Es geht um einen Schulterschluss von Pflege und Medizin: Weil Hausärzte in ländlichen Regionen fehlen, könnte die Pflege mehr ärztliche Aufgaben übernehmen. Drei Länder wollen das probieren.
Die Länder Berlin, Brandenburg und Mecklenburg-Vorpommern starten ein Modellprojekt, das die medizinische und pflegerische Versorgung chronisch kranker Menschen in der Region verbessern soll. Ziel ist es, Ärztinnen und Ärzte durch den Einsatz speziell qualifizierten Pflegepersonals zu entlasten; erfahrene Pflegekräfte übernehmen bestimmte Aufgaben von Hausärztinnen und Hausärzten.
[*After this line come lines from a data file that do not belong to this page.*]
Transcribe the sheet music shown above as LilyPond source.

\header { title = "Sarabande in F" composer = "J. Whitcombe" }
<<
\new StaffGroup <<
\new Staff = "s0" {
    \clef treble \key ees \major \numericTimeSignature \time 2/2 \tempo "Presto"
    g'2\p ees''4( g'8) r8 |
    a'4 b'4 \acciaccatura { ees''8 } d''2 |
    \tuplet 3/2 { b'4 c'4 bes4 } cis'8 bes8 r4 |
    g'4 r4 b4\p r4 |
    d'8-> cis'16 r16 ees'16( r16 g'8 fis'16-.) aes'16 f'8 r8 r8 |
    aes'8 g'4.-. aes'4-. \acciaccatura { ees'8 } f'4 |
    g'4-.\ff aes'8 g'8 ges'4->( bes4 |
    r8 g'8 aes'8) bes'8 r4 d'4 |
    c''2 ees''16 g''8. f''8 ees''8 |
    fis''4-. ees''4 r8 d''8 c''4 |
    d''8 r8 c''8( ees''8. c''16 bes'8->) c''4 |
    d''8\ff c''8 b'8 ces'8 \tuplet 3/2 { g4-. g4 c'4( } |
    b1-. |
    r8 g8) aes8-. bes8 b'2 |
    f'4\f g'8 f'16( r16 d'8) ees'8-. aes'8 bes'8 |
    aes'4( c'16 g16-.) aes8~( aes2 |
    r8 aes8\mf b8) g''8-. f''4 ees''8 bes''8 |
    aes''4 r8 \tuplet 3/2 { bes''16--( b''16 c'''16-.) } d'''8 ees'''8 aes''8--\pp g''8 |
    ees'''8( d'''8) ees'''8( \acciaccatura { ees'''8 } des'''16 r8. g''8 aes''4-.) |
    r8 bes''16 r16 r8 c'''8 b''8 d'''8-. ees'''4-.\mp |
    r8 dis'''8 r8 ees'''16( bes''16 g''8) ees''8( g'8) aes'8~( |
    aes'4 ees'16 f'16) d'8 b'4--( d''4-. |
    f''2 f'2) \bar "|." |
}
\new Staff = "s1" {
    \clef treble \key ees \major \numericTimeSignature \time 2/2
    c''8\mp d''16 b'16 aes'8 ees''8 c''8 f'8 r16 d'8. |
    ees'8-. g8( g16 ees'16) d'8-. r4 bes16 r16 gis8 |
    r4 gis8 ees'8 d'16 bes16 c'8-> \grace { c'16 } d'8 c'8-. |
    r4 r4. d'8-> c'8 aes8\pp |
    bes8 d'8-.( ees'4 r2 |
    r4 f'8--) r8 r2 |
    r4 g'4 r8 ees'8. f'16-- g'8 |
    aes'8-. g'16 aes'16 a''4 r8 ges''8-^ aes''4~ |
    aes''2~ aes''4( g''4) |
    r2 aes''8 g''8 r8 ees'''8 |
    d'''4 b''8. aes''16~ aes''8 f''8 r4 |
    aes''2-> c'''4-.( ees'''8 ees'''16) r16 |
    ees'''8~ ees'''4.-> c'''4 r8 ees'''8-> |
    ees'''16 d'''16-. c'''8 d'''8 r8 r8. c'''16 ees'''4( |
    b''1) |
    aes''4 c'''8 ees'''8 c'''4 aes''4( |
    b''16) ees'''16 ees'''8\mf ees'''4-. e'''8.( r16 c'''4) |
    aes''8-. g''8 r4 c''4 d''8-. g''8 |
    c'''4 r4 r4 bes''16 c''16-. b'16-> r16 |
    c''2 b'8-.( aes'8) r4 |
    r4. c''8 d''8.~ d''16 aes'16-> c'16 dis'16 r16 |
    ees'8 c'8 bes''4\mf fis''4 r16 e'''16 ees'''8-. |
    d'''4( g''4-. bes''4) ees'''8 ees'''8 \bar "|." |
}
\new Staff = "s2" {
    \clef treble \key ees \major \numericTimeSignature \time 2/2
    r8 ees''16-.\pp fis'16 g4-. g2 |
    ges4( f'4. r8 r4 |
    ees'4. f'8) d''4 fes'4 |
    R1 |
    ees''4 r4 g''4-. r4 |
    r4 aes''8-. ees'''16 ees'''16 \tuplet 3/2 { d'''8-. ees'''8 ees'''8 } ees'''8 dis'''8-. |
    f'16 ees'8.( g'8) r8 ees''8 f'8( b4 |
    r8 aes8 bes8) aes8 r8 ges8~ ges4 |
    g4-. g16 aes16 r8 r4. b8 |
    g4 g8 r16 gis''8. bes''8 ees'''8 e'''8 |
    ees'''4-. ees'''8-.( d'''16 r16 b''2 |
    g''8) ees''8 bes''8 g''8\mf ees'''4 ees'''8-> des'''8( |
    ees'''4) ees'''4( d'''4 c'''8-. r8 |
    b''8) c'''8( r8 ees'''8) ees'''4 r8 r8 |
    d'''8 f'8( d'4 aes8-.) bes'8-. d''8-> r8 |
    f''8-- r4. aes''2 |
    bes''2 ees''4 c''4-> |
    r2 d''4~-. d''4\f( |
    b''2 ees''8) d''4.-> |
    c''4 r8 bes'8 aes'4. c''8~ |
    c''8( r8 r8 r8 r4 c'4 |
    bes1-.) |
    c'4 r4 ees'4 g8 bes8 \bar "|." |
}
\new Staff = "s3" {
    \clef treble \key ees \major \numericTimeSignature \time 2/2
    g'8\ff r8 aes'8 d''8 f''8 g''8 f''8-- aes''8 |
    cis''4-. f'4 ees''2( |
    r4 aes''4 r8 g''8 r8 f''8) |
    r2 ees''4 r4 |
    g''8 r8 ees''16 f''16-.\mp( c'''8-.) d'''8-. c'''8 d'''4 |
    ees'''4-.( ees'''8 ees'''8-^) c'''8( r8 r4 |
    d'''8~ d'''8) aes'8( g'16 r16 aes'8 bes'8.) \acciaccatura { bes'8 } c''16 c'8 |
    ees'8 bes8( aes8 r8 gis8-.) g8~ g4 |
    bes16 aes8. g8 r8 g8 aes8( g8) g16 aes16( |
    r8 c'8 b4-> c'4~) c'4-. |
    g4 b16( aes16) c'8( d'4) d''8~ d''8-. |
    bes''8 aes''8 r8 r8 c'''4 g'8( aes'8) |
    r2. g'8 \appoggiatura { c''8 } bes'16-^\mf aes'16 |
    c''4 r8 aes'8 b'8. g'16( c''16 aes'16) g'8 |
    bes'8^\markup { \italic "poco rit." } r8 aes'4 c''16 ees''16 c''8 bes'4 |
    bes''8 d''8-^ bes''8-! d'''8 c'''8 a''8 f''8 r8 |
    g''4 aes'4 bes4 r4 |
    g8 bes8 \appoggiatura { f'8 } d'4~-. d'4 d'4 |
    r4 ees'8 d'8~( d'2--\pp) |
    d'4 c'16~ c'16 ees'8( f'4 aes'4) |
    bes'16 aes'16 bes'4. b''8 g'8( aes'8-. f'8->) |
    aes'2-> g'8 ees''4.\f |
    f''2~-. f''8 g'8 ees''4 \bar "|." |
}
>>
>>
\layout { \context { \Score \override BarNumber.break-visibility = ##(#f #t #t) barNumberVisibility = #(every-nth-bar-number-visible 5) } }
Dadurch soll auch die Rolle der Pflege insgesamt gestärkt werden.
Das Projekt, das am 1. Juli startet, wird aus dem Innovationsfonds des Gemeinsamen Bundesausschusses von Ärzten und Krankenkassen bei einer Laufzeit von 3,5 Jahren mit rund 6,7 Millionen Euro gefördert.
“Eine immer älter werdende Bevölkerung stellt die Gesundheitsvorsorge nicht nur in unserem Bundesland in den nächsten Jahren vor enorme Herausforderungen”, sagte Brandenburgs Gesundheitsministerin Ursula Nonnemacher (Grüne) am Freitag bei der Eröffnungsveranstaltung in Berlin. Das Modellprojekt verzahne Medizin und Pflege und trage vor allem in ländlichen Gebieten zur Sicherung einer flächendeckenden Versorgung bei.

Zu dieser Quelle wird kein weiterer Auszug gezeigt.